## What needs to be done
Copy the data from the line that contains "Plane Drainage oder" to its last line, exactly, including both of those lines and leaving out everything before.

#####

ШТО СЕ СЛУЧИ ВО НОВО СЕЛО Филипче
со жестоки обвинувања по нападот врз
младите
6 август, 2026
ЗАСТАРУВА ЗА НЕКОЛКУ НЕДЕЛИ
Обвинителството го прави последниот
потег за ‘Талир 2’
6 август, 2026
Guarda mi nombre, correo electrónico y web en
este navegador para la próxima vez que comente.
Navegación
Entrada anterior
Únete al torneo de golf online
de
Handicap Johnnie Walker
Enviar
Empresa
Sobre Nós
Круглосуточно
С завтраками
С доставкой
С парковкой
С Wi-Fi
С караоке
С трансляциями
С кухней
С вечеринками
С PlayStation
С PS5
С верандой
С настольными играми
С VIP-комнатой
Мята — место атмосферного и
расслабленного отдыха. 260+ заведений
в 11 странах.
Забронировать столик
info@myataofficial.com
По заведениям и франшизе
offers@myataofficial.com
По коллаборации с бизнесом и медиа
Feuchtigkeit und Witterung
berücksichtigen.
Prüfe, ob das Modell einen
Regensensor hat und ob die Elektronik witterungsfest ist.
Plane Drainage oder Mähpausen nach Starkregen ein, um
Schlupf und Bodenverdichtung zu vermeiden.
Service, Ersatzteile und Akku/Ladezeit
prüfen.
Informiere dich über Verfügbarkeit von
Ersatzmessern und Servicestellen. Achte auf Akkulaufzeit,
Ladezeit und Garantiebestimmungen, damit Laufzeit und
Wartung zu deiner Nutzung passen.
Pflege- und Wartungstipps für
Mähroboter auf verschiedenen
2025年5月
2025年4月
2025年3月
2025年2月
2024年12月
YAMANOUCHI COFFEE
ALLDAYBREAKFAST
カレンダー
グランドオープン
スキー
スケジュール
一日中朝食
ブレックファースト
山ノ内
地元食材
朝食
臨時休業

#####

## Answer space
Plane Drainage oder Mähpausen nach Starkregen ein, um
Schlupf und Bodenverdichtung zu vermeiden.
Service, Ersatzteile und Akku/Ladezeit
prüfen.
Informiere dich über Verfügbarkeit von
Ersatzmessern und Servicestellen. Achte auf Akkulaufzeit,
Ladezeit und Garantiebestimmungen, damit Laufzeit und
Wartung zu deiner Nutzung passen.
Pflege- und Wartungstipps für
Mähroboter auf verschiedenen
2025年5月
2025年4月
2025年3月
2025年2月
2024年12月
YAMANOUCHI COFFEE
ALLDAYBREAKFAST
カレンダー
グランドオープン
スキー
スケジュール
一日中朝食
ブレックファースト
山ノ内
地元食材
朝食
臨時休業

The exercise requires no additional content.